If, like most foodies, you read a lot about celebrity chef Ferran Adrià but never had a chance to dine at elBulli restaurant in Spain, the Museum of Science is about to offer you a valuable substitute course. A new temporary exhibit, “Innovation in the Art of Food: Chef Ferran Adrià,” opens Feb. 15.
Why a science museum? Because for the last quarter century, Adrià managed to transform the concept of high-end dining by blending the culinary arts with chemistry. Culinary foam rode a wave onto American menus in the early 2000s. Adrià pioneered that technique, taking intensely flavored, stabilized liquids and aerating them into cloud-like accents. That was just one innovation that allowed him to deconstruct and reinvent dishes using different ingredients, tastes, textures, and sci-fi equipment. It came to be known as molecular gastronomy, a term the museum does not use, and that Adria has been quoted as saying he dislikes. Today it is known as modernist cuisine or deconstructionist cuisine.
Adrià’s guiding principle was “stop imitating and start creating,” and in the exhibit that spirit is in full throttle. Every display case, video, sketch, and journal celebrates the Spanish chef’s creativity. There’s even an original orchestral composition inspired by his food. “I’m a cook and what I do is talk to different disciplines,” Adrià writes in an e-mail. “In this case, thanks to science, we know much more about how things work in the kitchen, both chemically and physically.”
Audio and video at the entrance transport visitors to Spain’s Costa Brava, where elBulli operated until Adrià shuttered it in 2011. Next, just past a bronze bulldog (el bulli), two tables await. They are each set virtually with a video image of a 37-course meal projected directly onto the surface. Meals at elBulli often ran four hours, but this one is a mere 80 minutes. Overhead, a waiter announces the dishes, and unseen diners savor the meal, only their hands visible. While hearing the words “Noisette (hazelnut) butter soup with rabbit brains” and watching the food disappear, couldn’t duplicate the experience of actually tasting that dish at elBulli, it’s rewarding in its own way.
Nearby, the chef speaks via a large video screen. An enormous light box featuring nearly 2,000 photos documents each dish elBulli created in 25 years. Also on display are some plastic food models and sketches he made.

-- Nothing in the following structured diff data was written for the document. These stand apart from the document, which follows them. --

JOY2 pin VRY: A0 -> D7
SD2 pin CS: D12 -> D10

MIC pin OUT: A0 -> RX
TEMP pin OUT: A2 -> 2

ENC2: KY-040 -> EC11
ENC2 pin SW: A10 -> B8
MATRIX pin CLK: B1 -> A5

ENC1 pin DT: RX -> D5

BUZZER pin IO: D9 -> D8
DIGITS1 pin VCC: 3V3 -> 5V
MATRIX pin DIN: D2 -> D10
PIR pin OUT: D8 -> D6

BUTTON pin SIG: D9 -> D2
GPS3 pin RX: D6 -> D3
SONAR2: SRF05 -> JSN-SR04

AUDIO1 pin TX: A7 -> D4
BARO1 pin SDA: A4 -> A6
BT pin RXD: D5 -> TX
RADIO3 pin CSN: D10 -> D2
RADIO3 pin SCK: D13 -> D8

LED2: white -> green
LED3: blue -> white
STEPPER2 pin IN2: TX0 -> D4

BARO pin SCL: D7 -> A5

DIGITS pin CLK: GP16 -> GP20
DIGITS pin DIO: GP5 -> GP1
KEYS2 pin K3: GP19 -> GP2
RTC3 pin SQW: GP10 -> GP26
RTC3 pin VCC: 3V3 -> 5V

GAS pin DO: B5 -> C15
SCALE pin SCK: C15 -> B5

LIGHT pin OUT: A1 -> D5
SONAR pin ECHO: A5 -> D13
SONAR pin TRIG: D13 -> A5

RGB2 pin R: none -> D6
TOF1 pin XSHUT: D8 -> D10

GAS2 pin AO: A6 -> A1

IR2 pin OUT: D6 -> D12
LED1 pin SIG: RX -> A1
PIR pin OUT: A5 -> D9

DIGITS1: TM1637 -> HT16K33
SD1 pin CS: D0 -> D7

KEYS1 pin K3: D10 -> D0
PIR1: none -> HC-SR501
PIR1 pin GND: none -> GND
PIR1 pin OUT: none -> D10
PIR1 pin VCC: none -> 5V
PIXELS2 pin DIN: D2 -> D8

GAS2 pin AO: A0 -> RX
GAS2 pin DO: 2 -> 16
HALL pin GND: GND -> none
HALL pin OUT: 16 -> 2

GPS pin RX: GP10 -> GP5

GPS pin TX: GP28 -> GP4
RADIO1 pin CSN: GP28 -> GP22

Housed in glass cases are restaurant artifacts like cutting-edge dishware, a liquid nitrogen vessel, siphons, a Pacojet, and a dehydrator. One of the most informative displays is the Evolutionary Map, a backward-looking timeline that begins in 2011 when elBulli restaurant transitioned to the elBulli Foundation, a global gastronomic think-tank and laboratory. The timeline is complemented with video clips, a description of the organization, and its philosophy, products, and technology that influenced that year. The exhibit coincides with next month’s release of Adrià’s seven-volume catalog of recipes, “elBulli 2005-2011.” The cost will be $625.
Some Americans will get to know Adrià as more than just the father of foam. At the very least, after viewing the exhibit, they’ll know he became enough of a pop-culture reference to make it on to “The Simpsons.”